### Отрывок для чтения:
===============

Перед посадкой на планету Каллаё флот землян оказывается неизвестным способом почти полностью уничтоженным. На планете с остатками флагманского корабля оказывается горстка людей, переживших катастрофу. Среди них спаслись двое «матросов», боцман, а также государственный «герцог-супруг» Матриархата Упион XI. На пустынной Каллаё живут огромные, цилиндрические, многометровые гусеницы, передвигающиеся среди песков со скоростью экспресса. Используя боковые отверстия на теле, через которые продувается, как через оркестровые трубы, воздух, они умеют говорить, даже по-английски. Все вместе они представляют собой единое в психическом смысле существо, живущее на Каллаё. Людьми они не интересуются, так как полностью их обезвредили. За убийство одной из гусениц никто из уцелевших людей не несет ответственности. Предыдущая земная экспедиция была уничтожена тем же способом. Последний уцелевший после той катастрофы человек, телепатически транспортированный гусеницами, рассказывает вновь прибывшим с Земли обо всем, что он знает. В системе этой звезды есть еще одна планета, на которой живет «второе существо», тоже составленное из множества одинаковых тел. Телепатическая связь на космических расстояниях не действует. У этой истории нет, собственно, основной идеи; на полуразрушенной ракете люди устремляются «в черную галактическую ночь» к земному дому, но их шансы на спасение ничтожны. Как часто бывает со значительными произведениями, пересказ этой новеллы лишает ее основных достоинств. А отдельные слова рассказа предсказывают целые эпохи преобразований на Земле. (Флагманский корабль называется «Новый Вашингтонград» — символ объединения Земли), Упион — как бы «государственный наложник Матриархата». Между ним и сержантом Оберхольцером существует вполне понятная социальная дистанция, которая исчезает только благодаря катастрофе. Подтекст рассказа примерно следующий: великая армада — это знамение высокомерной веры человека в универсализм его экспансии. Поражение — ироническое развенчание этой веры. Возникает гипотеза, что все галактические ядра рождают разумную жизнь по принципу деперсонализации; для существ с Каллаё человеческий мозг — всего лишь патологический нарост, личность — знак такого вырождения, которому подвергаются существа, эволюционизирующие в «спиральных рукавах» Галактики. Развитие по пути телепатического объединения позволяет отказаться от инструментальных технологий{14}. У космоса разные обличья, даже такие, с которыми человек в принципе несовместим.

===============

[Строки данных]

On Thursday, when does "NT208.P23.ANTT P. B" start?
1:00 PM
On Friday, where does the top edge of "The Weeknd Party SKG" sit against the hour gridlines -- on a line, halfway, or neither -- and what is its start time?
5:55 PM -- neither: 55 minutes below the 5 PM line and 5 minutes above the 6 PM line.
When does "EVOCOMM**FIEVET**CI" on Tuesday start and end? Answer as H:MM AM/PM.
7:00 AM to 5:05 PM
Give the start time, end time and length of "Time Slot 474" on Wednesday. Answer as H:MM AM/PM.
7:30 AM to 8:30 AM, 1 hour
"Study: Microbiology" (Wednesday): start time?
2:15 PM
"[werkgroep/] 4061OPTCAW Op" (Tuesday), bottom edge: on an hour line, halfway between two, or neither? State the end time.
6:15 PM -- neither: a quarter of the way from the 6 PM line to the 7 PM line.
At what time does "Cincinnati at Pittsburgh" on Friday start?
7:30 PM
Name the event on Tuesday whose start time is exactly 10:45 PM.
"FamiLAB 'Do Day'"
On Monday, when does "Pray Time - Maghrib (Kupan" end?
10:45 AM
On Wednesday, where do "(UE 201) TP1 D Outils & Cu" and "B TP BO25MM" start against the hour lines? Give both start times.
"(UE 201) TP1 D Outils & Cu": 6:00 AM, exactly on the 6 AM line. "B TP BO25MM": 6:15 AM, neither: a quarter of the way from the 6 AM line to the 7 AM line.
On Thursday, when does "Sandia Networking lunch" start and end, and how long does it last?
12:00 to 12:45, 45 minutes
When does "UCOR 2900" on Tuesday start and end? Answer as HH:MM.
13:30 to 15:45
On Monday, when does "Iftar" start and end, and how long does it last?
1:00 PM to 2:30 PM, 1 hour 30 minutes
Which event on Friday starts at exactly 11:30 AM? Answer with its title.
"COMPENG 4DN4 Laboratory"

===============

### Поставленная задача 1:
Как в тексте о новелле про планету Каллаё называется флагманский корабль землян?
### Поставленная задача 2:
Пожалуйста, дословно процитируйте отрезок строк данных от самого начала до строки с «7:30 AM to 8:30 AM, 1 hour» включительно.
Текст и строки данных взяты из разных источников.

### Письменное решение 1:
Флагманский корабль называется «Новый Вашингтонград».

### Письменное решение 2:
On Thursday, when does "NT208.P23.ANTT P. B" start?
1:00 PM
On Friday, where does the top edge of "The Weeknd Party SKG" sit against the hour gridlines -- on a line, halfway, or neither -- and what is its start time?
5:55 PM -- neither: 55 minutes below the 5 PM line and 5 minutes above the 6 PM line.
When does "EVOCOMM**FIEVET**CI" on Tuesday start and end? Answer as H:MM AM/PM.
7:00 AM to 5:05 PM
Give the start time, end time and length of "Time Slot 474" on Wednesday. Answer as H:MM AM/PM.
7:30 AM to 8:30 AM, 1 hour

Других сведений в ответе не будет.